Let $\|\cdot\|$ be a matrix norm. Define $$\|A\|' := \sup\left\{{\|AB\|\over \|B\|} : B \ne O\right\}.$$ Show that $$\|AC\|' \le \|A\|'\|C\|'$$ for any $A,C\in M_n$.
I'm having some difficulty proving the inequality unfortunately. Here's what I attempted so far:
$$\begin{align}\|AC\|' &= \sup\left\{{\|ACB\|\over \|B\|} : B \ne O\right\}\\ &\le\sup\left\{{\|AB\|\|C\|\over \|B\|} : B \ne O\right\}\\&=\|C\|\sup\left\{{\|AB\|\over \|B\|} : B \ne O\right\}\\ &=\|C\|\|A\|'.\end{align}$$
But I have no idea what I might even be able to do next.

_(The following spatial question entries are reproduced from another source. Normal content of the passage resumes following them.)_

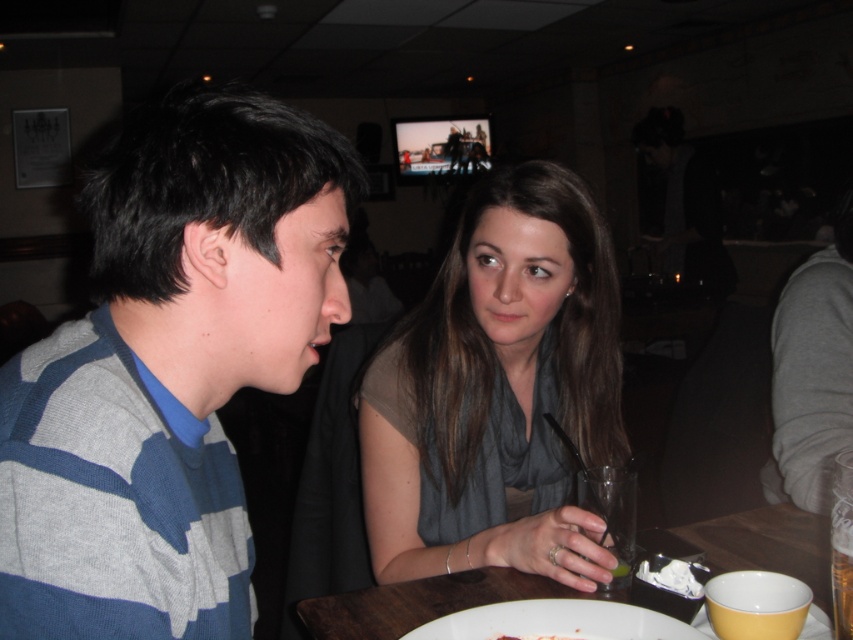
You are a waiter in a restaurant and need to place a new order of a salad on the table. The salad comes with a dressing bottle that requires a space wider than the clear glass at lower center. Can the smooth white plate at center accommodate the dressing bottle?

The clear glass at lower center has a larger width than the smooth white plate at center. Since the dressing bottle requires a space wider than the clear glass, the smooth white plate at center cannot accommodate it as it is narrower.

You are a waiter in a restaurant and need to serve a customer. The customer asks for a drink. You have a clear glass at lower center and a smooth white plate at center. Which item should you use to serve the drink?

The clear glass at lower center should be used to serve the drink because it is bigger than the smooth white plate at center, making it more suitable for holding beverages.

You are a fashion designer analyzing the clothing items in the image. You need to determine which clothing item is wider between the striped knit sweater at left and the matte gray scarf at center. Which one is wider?

The matte gray scarf at center is wider than the striped knit sweater at left according to the description.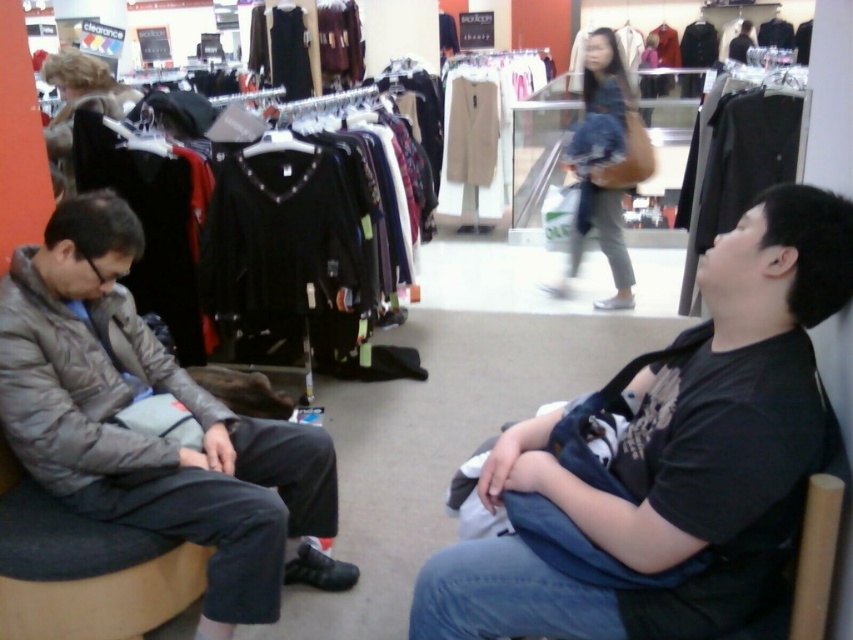
Locate an element on the screen. The width and height of the screenshot is (853, 640). black cotton shirt at right is located at coordinates (666, 460).

Who is positioned more to the left, black cotton shirt at right or gray quilted jacket at left?

From the viewer's perspective, gray quilted jacket at left appears more on the left side.

Image resolution: width=853 pixels, height=640 pixels. Find the location of `black cotton shirt at right`. black cotton shirt at right is located at coordinates (666, 460).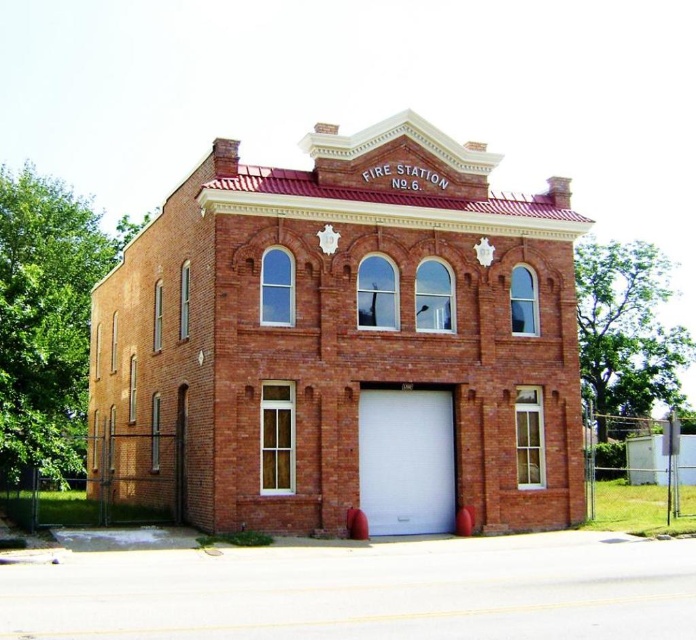
Consider the image. You are a firefighter standing at the entrance of Fire Station No. 6. You notice two points marked on the building facade. The first point is at coordinates point (351, 374) and the second is at point (425, 456). Which point is closer to you?

Point (351, 374) is in front of point (425, 456), so it is closer to you.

I know that for any $C\in M_n$ with $B\ne O$, $$\|CB\| \le \|C\|\|B\| \implies {\|CB\|\over\|B\|} \le \|C\|,$$ but this inequality goes the wrong way for me to try and invoke some kind of supremum argument which makes me think I'm going about this all wrong. Can anyone provide some kind of hint that I just might not be seeing?
You have $$ \frac{\|ACB\|}{\|B\|}=\frac{\|ACB\|}{\|CB\|}\,\frac{\|CB\|}{\|B\|}\leq\|A\|'\,\|C\|'. $$ Now take supremum over $B$.